Пастернак – Фрейденберг
Москва, 18. VI. 1940
Дорогая Оля!
Я попал в больницу и только сейчас прочел твою открытку. Ты была права в предсказаньи: это были именно мучительные пустяки, немного впрочем затянувшиеся и обострившиеся, потому что я на них не сразу обратил внимание, а именно поясничный радикулит, в котором я пролежал около месяца. Представь, перед заболеваньем имел открытку от папы, очень спокойную, вплоть до разговоров о Гамлете и т. п. А недавно один художник с чьих-то слов (сведенья тоже из чьей-то переписки) передавал, будто папа еще работает и в Оксфорде написал портрет какой-то дамы. Крепко целую тебя и маму.
Твой Б.
14 июня, день рождения Тамары Николаевны Петуховой. Она мучит меня, чтоб непременно вечером к ней. День пасмурный, тяжелый. Душе тяжело. Ужасающе не хочется к Тамаре. Ну, просто не могу. Мама начинает упрашивать, чтоб не ехала. Нет, думаю, так докачусь до полной апатии, нужно преодолеть. Насильно, с тоской на сердце ухожу.

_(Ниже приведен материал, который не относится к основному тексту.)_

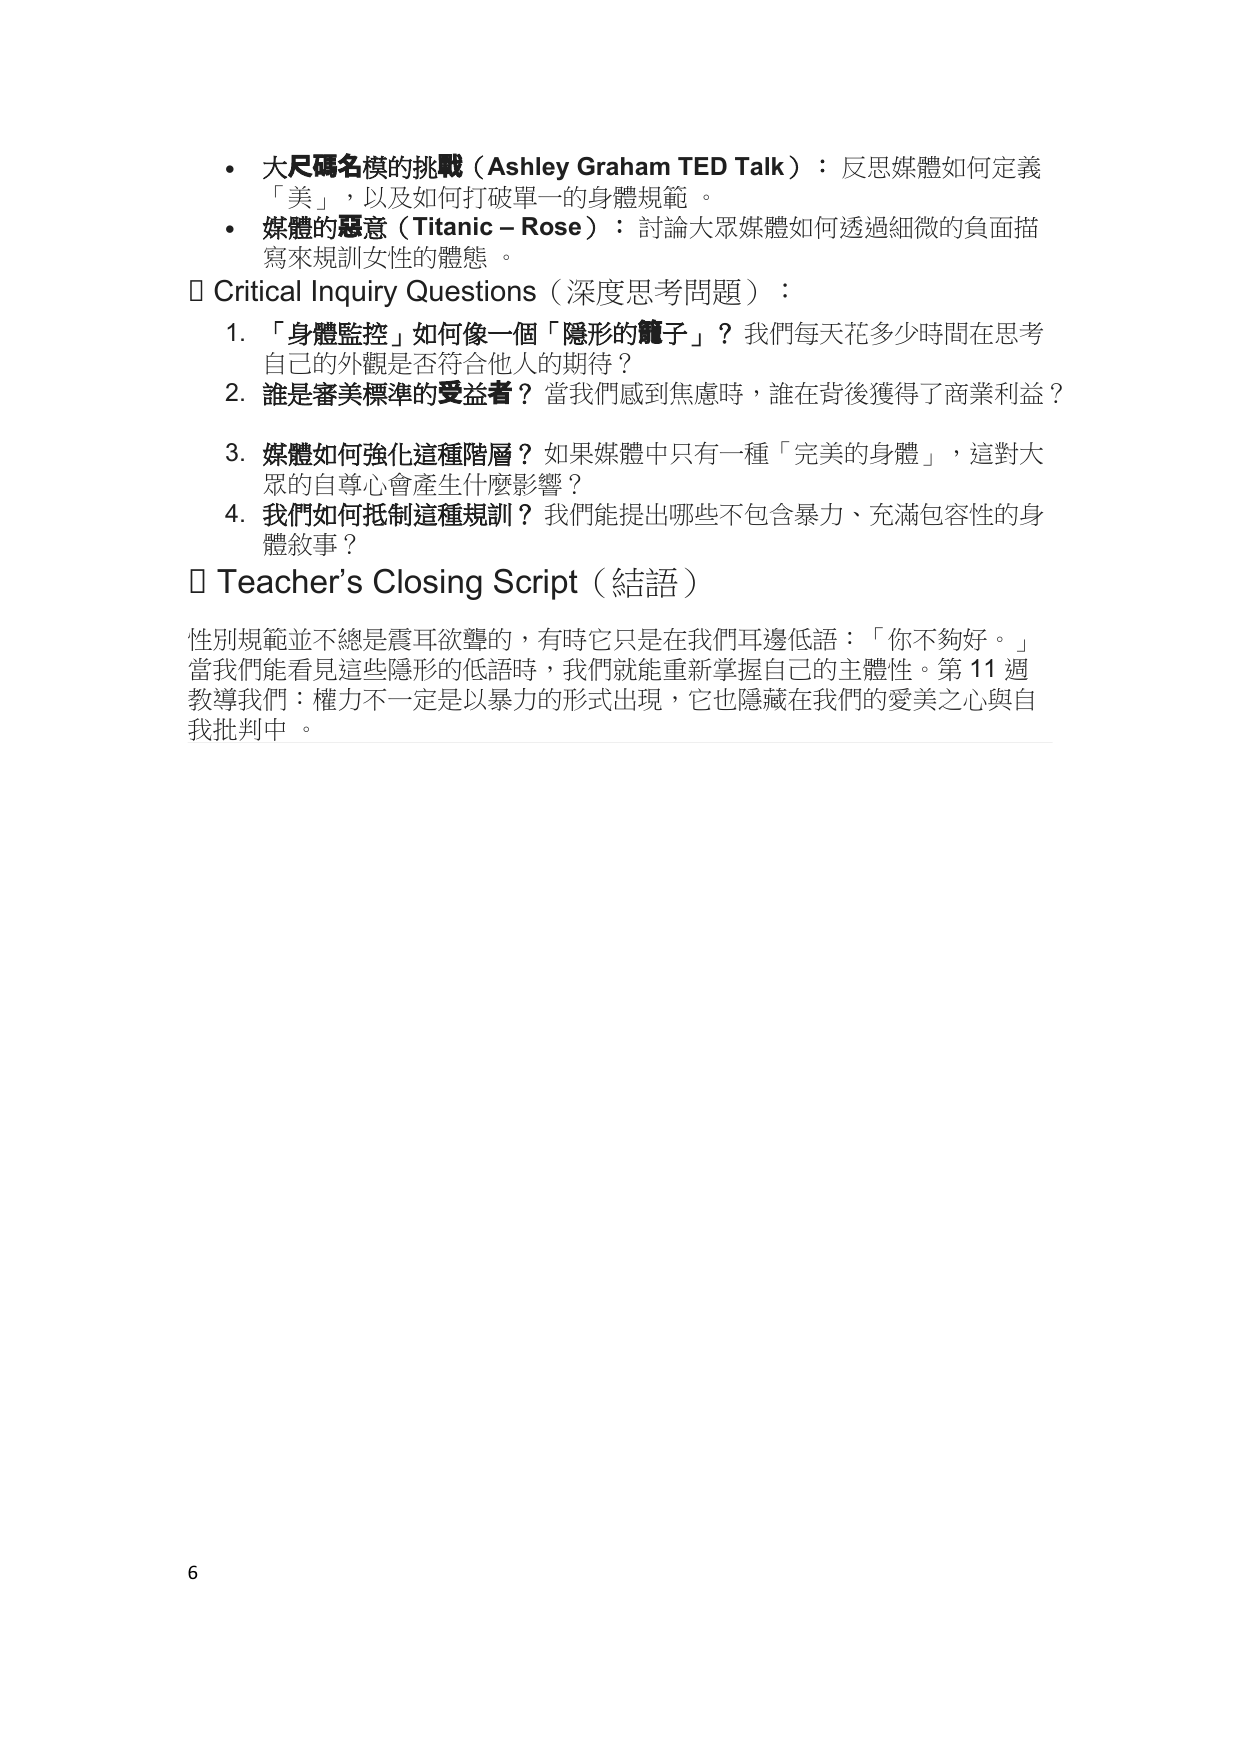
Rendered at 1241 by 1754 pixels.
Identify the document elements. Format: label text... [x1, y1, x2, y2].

subtitle 💬 Teacher’s Closing Script（結語） [187, 557, 1053, 603]
list 誰是審美標準的受益者？ 當我們感到焦慮時，誰在背後獲得了商業利益？ [225, 377, 1053, 437]
list 我們如何抵制這種規訓？ 我們能提出哪些不包含暴力、充滿包容性的身體敘事？ [225, 497, 1053, 557]
list 媒體的惡意（Titanic – Rose）： 討論大眾媒體如何透過細微的負面描寫來規訓女性的體態 。 [225, 210, 1053, 271]
subtitle 💡 Critical Inquiry Questions（深度思考問題）： [187, 271, 1053, 310]
list 媒體如何強化這種階層？ 如果媒體中只有一種「完美的身體」，這對大眾的自尊心會產生什麼影響？ [225, 437, 1053, 497]
text 性別規範並不總是震耳欲聾的，有時它只是在我們耳邊低語：「你不夠好。」當我們能看見這些隱形的低語時，我們就能重新掌握自己的主體性。第 11 週教導我們：權力不一定是以暴力的形式出現，它也隱藏在我們的愛美之心與自我批判中 。 [187, 622, 1053, 742]
list 大尺碼名模的挑戰（Ashley Graham TED Talk）： 反思媒體如何定義「美」，以及如何打破單一的身體規範 。 [225, 150, 1053, 210]
list 「身體監控」如何像一個「隱形的籠子」？ 我們每天花多少時間在思考自己的外觀是否符合他人的期待？ [225, 316, 1053, 377]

По дороге покупаю у Норда конфеты и стою на Невском у трамвайной остановки. Подходит трамвай. Один советский гражданин, желая влезть, со всего размаха бросает меня головой о мостовую. Я падаю плашмя, лбом о камни. Гражданин, слава богу, в трамвай попадает. Остановка пустеет; кто-то с ужасом шепчется надо мной, но никто не помогает встать. Первое, что я сознаю, это ощущенье сознанья. Потом – есть ли у меня глаза. Есть. Встаю, обливаясь кровью. На земле вижу свою кровь. Боюсь тронуть, есть ли нос, щеки. Кажется, есть. Теперь сверлит одна мысль: мама! Я должна во что бы то ни стало вернуться домой, но не идти в больницу. Иду, обливаясь кровью; платок носовой сам капает на пальто. Поднимаюсь. Вот наша дверь. Бросаюсь в ванную, оттуда говорю маме, что упала. Только после этого вхожу, подхожу к зеркалу. О, ужас! Я вижу над переносицей огромную дыру и в ней – свою лобную кость.
Тогда я ложусь, теряя силы, и еле могу вызвать врача и Лившиц. Врач велит немедленно идти в больницу. Иду пешком с Лившиц. Мне делают противостолбнячную прививку. На операционном столе накладывают швы.